On top of this, vibrations at high speed could be caused by incorrect installations and consequently result in extra wear on the engine, resulting in further lost MPG.

Therefore, it is essential that any lift kits installed onto a vehicle are handled carefully and loaded appropriately so to maximize safety and efficiency.

How Much Does a Lift Kit Decrease MPG?

A lift kit can significantly reduce a vehicle’s MPG (miles per gallon). The extent of the decrease depends on many factors. Generally speaking, the type of lift kit, size of tires, weight of the vehicle, driving conditions, and driving style all play an essential role in determining how much MPG will be decreased.

While it is difficult to assign an exact figure for how much a lift kit decreases MPG since many factors are involved, generally speaking, it could range from 1 to 5 miles per gallon or even higher depending on the abovementioned elements.

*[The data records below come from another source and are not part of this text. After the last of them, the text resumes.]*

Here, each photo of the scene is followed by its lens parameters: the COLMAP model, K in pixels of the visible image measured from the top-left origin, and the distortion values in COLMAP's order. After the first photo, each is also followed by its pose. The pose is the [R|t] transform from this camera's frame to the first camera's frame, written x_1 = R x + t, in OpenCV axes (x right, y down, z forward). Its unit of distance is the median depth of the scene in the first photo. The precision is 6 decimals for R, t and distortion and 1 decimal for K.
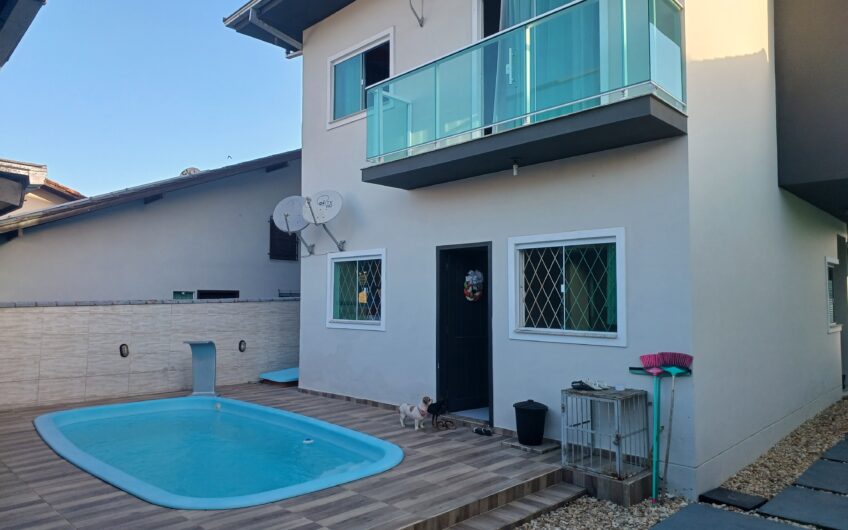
lens RADIAL K [[569.7, 0, 416.4], [0, 569.7, 265.9], [0, 0, 1]] dist [0.048631, -0.063682]
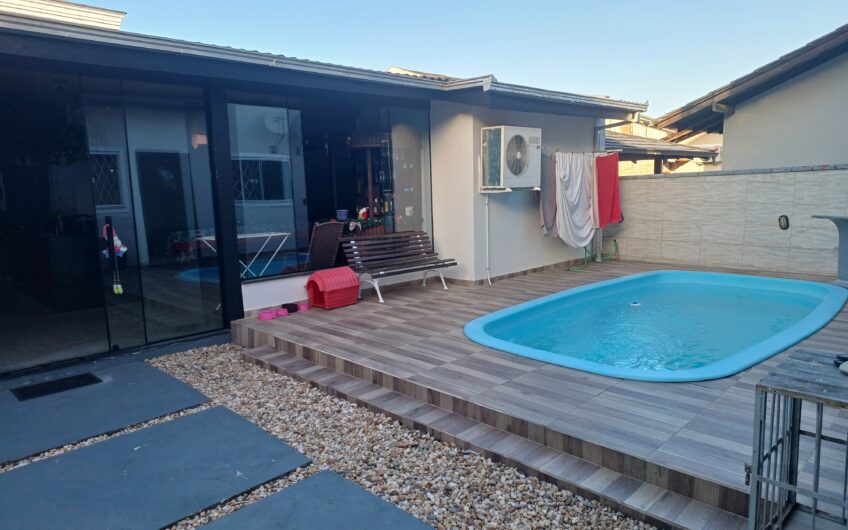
lens RADIAL K [[569.7, 0, 416.4], [0, 569.7, 265.9], [0, 0, 1]] dist [0.048631, -0.063682]
pose [[-0.008603, 0.137328, -0.990488, 0.449590], [0.087199, 0.986855, 0.136067, 0.043589], [0.996154, -0.085199, -0.020465, 0.468321]]
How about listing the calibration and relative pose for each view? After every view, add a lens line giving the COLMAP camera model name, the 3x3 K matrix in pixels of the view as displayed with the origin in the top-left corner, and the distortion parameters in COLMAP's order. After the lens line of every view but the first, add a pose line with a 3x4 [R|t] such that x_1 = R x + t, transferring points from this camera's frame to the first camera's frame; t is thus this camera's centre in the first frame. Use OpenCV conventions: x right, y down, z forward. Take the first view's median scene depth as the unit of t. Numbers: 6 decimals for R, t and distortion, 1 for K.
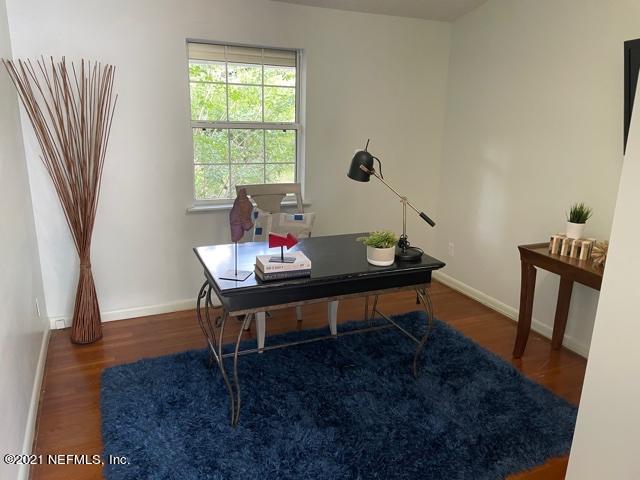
lens RADIAL K [[483.0, 0, 322.8], [0, 483.0, 239.4], [0, 0, 1]] dist [0.076091, -0.091941]
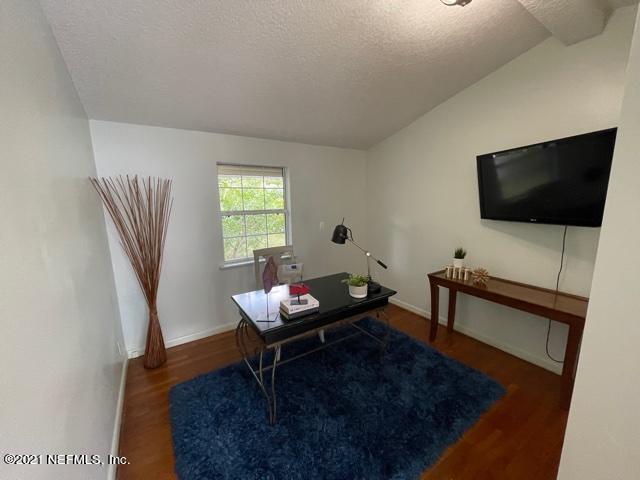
lens RADIAL K [[257.5, 0, 317.2], [0, 257.5, 241.5], [0, 0, 1]] dist [-0.005669, 0.000083]
pose [[0.987611, -0.069192, 0.140846, -0.104037], [0.082644, 0.992323, -0.092008, -0.053184], [-0.133398, 0.102508, 0.985747, 0.171382]]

Therefore, drivers considering a lift kit install must consider not only style and performance but also their MPG before making any final decisions.

Why Do Lift-kits Trucks Get Worse Gas Mileage?

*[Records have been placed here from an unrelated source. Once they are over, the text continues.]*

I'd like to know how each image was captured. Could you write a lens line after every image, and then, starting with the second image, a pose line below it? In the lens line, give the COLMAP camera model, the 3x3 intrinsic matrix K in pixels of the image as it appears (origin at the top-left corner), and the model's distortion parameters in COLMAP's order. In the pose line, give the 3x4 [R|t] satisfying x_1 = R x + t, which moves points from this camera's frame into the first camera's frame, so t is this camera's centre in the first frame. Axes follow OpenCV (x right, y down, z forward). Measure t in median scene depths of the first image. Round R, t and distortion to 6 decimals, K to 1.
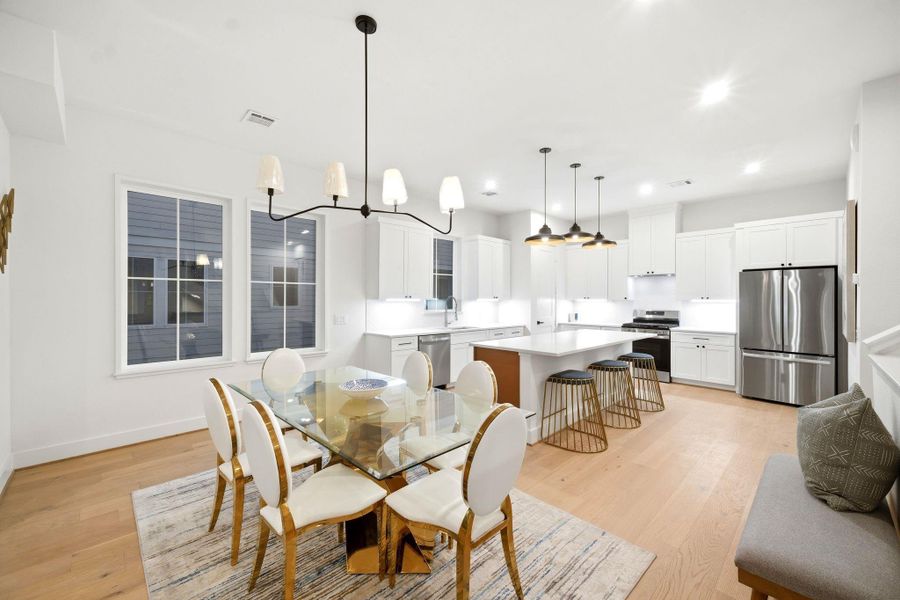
lens RADIAL K [[356.7, 0, 450.9], [0, 356.7, 300.0], [0, 0, 1]] dist [0.004839, 0.000457]
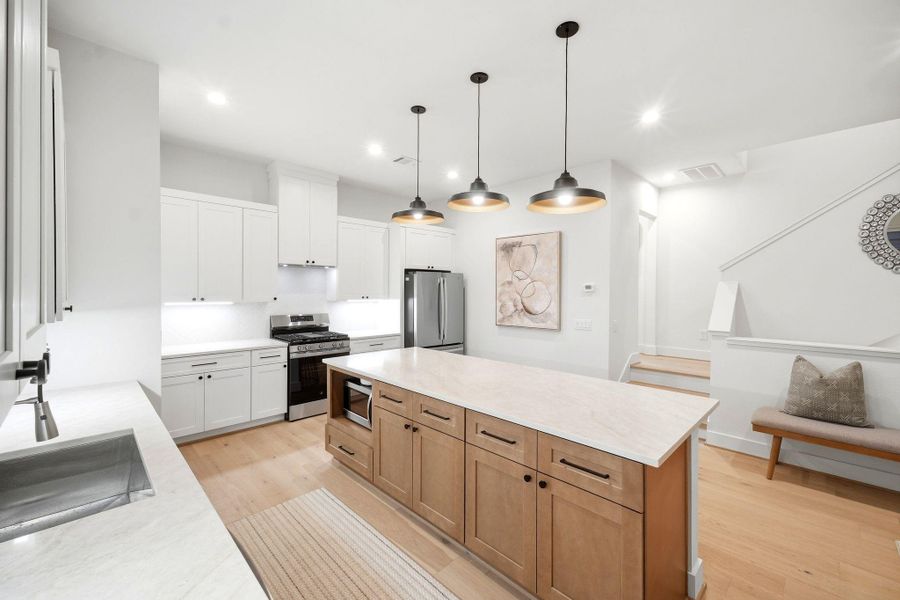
lens RADIAL K [[372.3, 0, 450.1], [0, 372.3, 289.6], [0, 0, 1]] dist [0.001454, 0.000181]
pose [[-0.004956, -0.000990, 0.999987, -0.227190], [-0.002347, 0.999997, 0.000979, -0.029929], [-0.999985, -0.002343, -0.004958, 0.907376]]
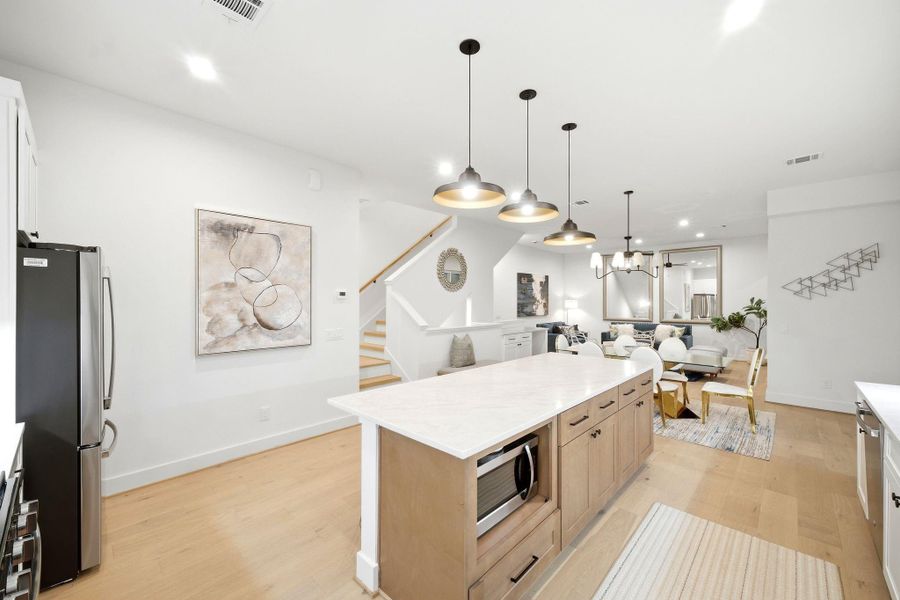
lens RADIAL K [[356.7, 0, 450.9], [0, 356.7, 300.0], [0, 0, 1]] dist [0.004839, 0.000457]
pose [[-0.999300, -0.001954, -0.037360, 0.433223], [-0.001880, 0.999996, -0.002006, -0.020754], [0.037364, -0.001935, -0.999300, 1.388653]]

Why Do Lift-kits Trucks Get Worse Gas Mileage

Gas mileage on a lifted truck is typically lower than on a stock truck due to the additional aerodynamic drag created by the higher body. This effectively puts more strain on the engine, which consumes more fuel.

It’s worth pointing out that when a vehicle travels at higher speeds, like on highways or freeways, the drag is even greater, so MPG can be significantly reduced.

Also, any extra weight from aftermarket components, such as larger tires and suspension systems, will affect MPG as they require more energy to move through the air.

What Can I Do To Improve My Lifted Trucks Gas Mileage?

You can take several steps to improve your lifted truck’s gas mileage:

  • Ensure that all of your tires are properly inflated and balanced, as this can help reduce drag and improve MPG.
  • Consider installing an air dam under your vehicle’s front end, which helps reduce air resistance and improves aerodynamics.
  • Having your engine regularly tuned by a professional mechanic can also help optimize its performance and improve fuel economy.

Other measures you could take include reviewing your driving habits. Avoid sudden stops or starts and switch off unnecessary accessories when not in use, such as overhead lights or entertainment systems.

All these steps combined can significantly improve your lifted truck’s MPG and provide cost-effective savings.

Increase Your Lifted Vehicle’s Performance without Compromising MPG

Installing a lift kit on your truck, SUV, Rv, or other vehicles can affect its fuel economy. An increase in weight and wind resistance combined with altered aerodynamics and changes in gearing are the primary reasons lifted trucks experience lower gas mileage.

But, there are some measures you can take to combat this decline in MPG, such as adjusting tire pressure and the driving style or using high-quality components during the installation process.

With proper maintenance and care, you can ensure that your lifted truck will have optimal performance without sacrificing too much in terms of MPG.